------ Input ------
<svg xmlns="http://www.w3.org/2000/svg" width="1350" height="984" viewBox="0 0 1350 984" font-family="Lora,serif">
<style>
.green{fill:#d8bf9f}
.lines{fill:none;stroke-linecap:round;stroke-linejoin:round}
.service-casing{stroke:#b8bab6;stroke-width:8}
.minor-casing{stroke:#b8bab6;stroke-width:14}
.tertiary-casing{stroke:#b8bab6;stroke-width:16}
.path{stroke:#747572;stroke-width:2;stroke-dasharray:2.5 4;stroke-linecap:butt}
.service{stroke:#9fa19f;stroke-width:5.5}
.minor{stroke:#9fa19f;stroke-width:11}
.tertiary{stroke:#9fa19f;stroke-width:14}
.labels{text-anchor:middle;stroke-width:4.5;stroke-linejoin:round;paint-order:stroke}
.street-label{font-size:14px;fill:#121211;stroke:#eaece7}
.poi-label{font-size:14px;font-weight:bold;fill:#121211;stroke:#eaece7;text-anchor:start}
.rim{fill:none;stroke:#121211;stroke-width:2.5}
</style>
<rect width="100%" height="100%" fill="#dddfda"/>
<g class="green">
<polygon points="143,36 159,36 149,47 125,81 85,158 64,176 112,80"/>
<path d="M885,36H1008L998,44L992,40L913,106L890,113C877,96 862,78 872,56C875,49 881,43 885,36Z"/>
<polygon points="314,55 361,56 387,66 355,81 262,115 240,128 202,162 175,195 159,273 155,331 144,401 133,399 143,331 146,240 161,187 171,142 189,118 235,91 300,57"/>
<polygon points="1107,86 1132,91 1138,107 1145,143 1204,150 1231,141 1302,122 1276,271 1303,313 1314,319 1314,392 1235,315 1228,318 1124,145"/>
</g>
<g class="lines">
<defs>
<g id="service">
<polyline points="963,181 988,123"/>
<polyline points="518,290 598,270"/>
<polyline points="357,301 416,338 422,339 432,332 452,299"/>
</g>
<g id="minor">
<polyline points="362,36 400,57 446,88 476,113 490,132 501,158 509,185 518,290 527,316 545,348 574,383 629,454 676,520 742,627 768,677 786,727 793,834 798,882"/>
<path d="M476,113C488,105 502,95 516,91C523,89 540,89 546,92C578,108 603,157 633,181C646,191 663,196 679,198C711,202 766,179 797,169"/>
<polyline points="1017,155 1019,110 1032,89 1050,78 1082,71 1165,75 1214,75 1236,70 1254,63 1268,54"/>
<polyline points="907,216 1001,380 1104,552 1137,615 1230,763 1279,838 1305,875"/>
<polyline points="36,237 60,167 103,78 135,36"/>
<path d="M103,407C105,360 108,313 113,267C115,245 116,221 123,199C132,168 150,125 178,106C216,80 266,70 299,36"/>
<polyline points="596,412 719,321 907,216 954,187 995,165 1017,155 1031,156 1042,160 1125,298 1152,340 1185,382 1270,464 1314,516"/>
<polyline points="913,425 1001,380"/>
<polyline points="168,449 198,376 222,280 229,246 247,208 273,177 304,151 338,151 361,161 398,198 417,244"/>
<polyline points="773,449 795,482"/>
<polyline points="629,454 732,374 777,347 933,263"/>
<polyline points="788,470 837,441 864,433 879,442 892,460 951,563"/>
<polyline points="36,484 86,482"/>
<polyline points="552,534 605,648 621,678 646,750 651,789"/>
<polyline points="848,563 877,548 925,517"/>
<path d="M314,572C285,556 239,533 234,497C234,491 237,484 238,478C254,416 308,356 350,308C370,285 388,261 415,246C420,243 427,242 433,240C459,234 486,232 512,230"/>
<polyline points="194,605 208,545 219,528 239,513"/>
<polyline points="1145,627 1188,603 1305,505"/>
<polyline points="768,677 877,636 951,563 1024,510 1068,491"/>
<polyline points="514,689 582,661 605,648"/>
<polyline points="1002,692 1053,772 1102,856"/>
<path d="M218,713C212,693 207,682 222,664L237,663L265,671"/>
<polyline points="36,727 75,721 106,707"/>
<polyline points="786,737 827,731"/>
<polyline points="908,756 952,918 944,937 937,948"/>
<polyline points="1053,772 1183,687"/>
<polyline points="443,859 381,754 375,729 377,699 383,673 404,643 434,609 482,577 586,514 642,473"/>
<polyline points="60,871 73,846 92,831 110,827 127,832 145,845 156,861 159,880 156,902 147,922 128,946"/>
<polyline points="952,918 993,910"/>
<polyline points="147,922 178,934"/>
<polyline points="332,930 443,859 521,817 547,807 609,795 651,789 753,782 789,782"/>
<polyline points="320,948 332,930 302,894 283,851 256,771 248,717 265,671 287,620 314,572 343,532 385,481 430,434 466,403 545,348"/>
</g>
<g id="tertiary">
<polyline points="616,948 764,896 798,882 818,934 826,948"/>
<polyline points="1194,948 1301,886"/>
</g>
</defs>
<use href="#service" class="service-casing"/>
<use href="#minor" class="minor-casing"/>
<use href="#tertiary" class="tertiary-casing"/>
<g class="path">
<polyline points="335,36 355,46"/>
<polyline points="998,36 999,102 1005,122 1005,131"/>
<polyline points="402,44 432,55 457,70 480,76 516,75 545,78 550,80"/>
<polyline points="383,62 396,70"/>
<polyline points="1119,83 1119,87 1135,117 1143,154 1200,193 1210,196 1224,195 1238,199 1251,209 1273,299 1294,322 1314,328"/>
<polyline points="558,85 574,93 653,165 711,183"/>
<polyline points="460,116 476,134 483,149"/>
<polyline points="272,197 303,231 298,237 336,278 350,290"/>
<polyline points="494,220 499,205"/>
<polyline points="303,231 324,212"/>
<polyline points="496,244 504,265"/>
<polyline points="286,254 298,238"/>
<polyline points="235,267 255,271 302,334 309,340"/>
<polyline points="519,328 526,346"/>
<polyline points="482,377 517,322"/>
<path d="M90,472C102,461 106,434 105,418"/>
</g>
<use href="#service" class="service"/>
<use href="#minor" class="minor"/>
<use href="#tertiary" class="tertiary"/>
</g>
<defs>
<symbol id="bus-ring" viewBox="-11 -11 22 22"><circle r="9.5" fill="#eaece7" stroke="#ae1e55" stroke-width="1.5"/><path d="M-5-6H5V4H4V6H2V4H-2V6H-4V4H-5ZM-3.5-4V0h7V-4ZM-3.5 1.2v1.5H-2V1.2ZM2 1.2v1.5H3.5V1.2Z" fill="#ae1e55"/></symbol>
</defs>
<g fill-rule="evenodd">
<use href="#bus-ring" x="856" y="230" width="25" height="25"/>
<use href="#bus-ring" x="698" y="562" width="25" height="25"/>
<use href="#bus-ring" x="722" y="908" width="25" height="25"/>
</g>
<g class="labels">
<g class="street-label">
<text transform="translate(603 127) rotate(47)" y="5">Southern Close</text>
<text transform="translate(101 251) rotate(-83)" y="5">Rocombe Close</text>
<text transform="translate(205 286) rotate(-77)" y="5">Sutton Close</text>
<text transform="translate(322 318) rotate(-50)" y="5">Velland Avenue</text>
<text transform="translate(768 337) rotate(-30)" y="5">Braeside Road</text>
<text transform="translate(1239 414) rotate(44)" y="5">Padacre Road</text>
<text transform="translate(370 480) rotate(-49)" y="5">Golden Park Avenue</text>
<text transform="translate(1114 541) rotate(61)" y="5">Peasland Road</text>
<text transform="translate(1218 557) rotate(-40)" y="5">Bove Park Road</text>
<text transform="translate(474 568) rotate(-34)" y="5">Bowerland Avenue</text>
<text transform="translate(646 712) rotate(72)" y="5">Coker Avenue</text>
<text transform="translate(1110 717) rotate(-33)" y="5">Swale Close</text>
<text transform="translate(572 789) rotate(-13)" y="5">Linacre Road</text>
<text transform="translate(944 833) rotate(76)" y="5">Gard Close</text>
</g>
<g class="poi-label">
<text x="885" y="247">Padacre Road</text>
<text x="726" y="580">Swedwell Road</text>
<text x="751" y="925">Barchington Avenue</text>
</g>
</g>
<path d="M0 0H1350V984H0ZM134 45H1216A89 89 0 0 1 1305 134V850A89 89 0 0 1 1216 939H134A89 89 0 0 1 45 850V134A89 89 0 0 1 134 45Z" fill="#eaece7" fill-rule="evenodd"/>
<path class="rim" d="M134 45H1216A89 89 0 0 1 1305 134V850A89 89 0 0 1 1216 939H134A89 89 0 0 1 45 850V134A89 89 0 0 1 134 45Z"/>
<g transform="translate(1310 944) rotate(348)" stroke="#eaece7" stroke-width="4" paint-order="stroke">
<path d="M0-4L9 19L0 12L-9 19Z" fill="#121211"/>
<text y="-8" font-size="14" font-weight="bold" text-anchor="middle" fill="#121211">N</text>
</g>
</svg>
------
Among the lines of the data, some contain the word "linejoin". How many are there? Reply with the number alone.

2